When I first started watching you, Letterkenny, I favorably compared you to the early films of Kevin Smith. The writer/director has a certain style, long shows with characters discussing, on and on, whatever crap would float into their head. It worked, and early on it was very funny, especially when Smith would stumble upon something poignant that both made you think and laugh. Letterkenny was the same way, just with farming hicks, hockey jocks, and skids in place of the clerks, mall rats, and, well, skids of most Kevin Smith movies, and for the same reasons it was funny. The problem is that I didn't realize how apt the comparison would be as, like Kevin Smith, the creators of this show have come to simply be amused by whatever they come up with and will film it, whether it really funny or not. Sometimes they hit onto a gem, most of the time it's just boring and hard to watch.

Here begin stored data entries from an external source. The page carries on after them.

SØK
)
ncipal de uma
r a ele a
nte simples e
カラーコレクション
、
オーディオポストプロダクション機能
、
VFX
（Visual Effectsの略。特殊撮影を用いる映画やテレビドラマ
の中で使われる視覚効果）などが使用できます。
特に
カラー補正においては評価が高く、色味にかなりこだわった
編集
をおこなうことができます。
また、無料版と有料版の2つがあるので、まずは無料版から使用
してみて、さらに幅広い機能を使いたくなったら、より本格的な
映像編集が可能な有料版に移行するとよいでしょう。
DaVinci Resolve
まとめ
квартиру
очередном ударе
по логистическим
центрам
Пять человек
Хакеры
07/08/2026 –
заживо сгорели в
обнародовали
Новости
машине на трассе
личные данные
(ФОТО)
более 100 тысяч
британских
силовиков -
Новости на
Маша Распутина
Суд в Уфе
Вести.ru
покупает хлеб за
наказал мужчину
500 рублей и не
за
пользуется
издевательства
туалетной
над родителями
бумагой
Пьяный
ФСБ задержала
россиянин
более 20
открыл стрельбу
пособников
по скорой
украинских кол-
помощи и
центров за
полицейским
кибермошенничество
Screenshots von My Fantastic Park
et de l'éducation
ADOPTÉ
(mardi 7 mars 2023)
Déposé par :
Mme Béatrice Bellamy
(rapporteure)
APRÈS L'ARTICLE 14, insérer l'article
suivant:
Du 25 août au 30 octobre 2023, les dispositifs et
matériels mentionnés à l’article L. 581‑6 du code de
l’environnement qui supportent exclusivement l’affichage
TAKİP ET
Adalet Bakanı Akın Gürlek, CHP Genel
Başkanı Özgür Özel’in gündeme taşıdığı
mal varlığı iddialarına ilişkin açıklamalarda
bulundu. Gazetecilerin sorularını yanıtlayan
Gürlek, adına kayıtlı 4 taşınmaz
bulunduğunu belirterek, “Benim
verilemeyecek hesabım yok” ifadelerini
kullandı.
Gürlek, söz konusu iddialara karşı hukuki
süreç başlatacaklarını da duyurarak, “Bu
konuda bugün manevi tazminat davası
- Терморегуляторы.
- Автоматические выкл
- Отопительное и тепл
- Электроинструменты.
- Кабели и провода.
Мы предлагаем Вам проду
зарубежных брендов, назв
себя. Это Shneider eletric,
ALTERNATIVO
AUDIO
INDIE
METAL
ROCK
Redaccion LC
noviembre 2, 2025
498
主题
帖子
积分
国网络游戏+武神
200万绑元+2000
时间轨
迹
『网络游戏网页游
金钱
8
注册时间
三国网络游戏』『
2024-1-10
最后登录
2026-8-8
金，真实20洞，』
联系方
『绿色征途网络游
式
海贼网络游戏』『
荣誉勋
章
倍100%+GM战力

There's still time to turn this around, Letterkenny. Take whatever remaining episodes you have to focus on bringing the funny. Give your characters a chance to finally grow, to finish their stories, laughing along the way. Bring out your A-game and really hit these last few episodes out of the park (or into the goal or whatever hockey people do). Then, once you finish out the run, turn down any further extensions to the series and end on a high note. You're already starting to lose your way but if you commit to ending the show right you could pull out of your tail spin. Just don't make the mistake of beating the same material over and over again for the next few years. At a certain point, if you can't turn this around, we're all just going to have to stop watching you, Letterkenny. It's for your own good.